「終わりに、兄弟たち、わたしたちのために祈ってください。主の言葉が、あなたがたのところでそうであったように、速やかに宣べ伝えられ、あがめられるように、」   Ⅱテサロニケの信徒への手紙3:1

 「終わりに」とは、この手紙が結びに近づいたからでしょう。しかし、同時にわたしたちにはいろいろな節目があって、終わりを意識するときがあります。特に永遠の命に生きようとするクリスチャンは、全ての時を深く、真剣に関わり、いつ主が来られても悔いなく終末的であろうとするからです。
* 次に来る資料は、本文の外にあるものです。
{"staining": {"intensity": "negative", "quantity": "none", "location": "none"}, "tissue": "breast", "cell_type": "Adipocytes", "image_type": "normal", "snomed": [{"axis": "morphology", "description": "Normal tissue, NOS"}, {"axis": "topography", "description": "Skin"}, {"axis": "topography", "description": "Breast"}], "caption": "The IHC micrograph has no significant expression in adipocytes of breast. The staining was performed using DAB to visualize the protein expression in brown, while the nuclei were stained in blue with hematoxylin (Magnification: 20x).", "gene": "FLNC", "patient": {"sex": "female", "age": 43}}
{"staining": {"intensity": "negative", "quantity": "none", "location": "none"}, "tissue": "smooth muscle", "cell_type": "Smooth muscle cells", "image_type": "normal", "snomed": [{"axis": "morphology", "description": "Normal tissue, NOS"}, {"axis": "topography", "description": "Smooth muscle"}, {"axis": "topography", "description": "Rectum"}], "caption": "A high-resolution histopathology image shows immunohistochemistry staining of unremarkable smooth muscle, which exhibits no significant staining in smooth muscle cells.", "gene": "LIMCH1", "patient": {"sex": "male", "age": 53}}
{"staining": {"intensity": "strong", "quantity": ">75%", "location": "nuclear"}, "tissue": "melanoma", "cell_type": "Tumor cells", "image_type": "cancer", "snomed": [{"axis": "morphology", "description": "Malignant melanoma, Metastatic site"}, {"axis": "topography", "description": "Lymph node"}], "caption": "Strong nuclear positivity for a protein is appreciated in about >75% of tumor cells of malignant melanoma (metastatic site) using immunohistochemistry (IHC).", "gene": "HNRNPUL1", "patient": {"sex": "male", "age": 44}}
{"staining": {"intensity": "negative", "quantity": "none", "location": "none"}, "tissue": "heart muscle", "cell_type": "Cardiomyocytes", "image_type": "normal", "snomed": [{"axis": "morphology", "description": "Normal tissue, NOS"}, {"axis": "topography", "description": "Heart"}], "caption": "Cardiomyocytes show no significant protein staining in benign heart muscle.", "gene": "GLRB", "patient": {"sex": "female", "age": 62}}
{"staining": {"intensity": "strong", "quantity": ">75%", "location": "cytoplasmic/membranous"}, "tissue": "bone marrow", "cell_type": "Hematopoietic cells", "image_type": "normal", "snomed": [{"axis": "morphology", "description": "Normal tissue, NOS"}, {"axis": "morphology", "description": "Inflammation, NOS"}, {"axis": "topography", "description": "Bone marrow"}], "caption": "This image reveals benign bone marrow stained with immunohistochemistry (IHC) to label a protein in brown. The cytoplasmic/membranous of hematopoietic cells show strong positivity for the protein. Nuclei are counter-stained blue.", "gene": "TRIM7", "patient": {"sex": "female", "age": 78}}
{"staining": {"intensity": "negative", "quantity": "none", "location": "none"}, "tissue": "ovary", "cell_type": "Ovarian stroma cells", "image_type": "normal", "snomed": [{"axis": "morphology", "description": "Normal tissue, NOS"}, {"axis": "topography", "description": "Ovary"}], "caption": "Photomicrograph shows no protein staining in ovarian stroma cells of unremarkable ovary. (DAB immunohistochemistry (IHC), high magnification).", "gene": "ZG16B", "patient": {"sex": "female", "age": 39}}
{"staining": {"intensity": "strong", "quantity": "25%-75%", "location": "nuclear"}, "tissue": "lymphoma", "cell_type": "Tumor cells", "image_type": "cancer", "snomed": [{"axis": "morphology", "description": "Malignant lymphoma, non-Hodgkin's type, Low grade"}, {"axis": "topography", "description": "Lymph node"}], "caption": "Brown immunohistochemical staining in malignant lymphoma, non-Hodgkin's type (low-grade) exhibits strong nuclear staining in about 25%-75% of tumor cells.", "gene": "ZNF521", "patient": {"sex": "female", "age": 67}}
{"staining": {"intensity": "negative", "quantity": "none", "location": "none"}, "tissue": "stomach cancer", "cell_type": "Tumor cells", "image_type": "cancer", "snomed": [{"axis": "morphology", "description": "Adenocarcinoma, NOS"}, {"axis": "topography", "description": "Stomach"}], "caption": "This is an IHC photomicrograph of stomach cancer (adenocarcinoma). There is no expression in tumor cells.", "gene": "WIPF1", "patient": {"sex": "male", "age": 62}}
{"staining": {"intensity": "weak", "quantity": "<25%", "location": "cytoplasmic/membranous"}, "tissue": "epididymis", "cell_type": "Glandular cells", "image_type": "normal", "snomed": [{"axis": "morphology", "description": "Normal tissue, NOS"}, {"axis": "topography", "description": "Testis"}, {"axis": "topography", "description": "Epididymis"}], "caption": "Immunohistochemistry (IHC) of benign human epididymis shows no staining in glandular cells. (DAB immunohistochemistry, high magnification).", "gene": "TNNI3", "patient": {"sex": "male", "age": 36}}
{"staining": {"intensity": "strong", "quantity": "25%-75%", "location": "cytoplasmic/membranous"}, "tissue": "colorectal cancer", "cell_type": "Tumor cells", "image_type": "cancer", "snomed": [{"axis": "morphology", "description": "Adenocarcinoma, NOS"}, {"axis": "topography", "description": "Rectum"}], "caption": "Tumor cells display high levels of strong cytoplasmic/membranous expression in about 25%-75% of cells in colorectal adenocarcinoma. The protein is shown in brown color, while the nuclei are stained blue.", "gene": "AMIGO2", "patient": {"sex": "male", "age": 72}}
 ここで、祈り、導く者が、祈ってほしいと願っています。これは終わりを意識する者のせつなる祈りです。「わたしたちのために」ではありますが、その目的は、わたしたちを通してますます「主の言葉が」、福音が、速やかに、広く、確実に伝えられるようにとの願いです。福音に仕える者が、この祈りの交わりを通して共にその働きに参与することを促してもいるのです。福音の宣教はキリストを信じる者全てに託された業だからです。これは常に節目を迎えた「終わりに」確認される祈りです。これこそ、互いの立場を越えて、執り成し祈りあうキリストにある交わりでもあります。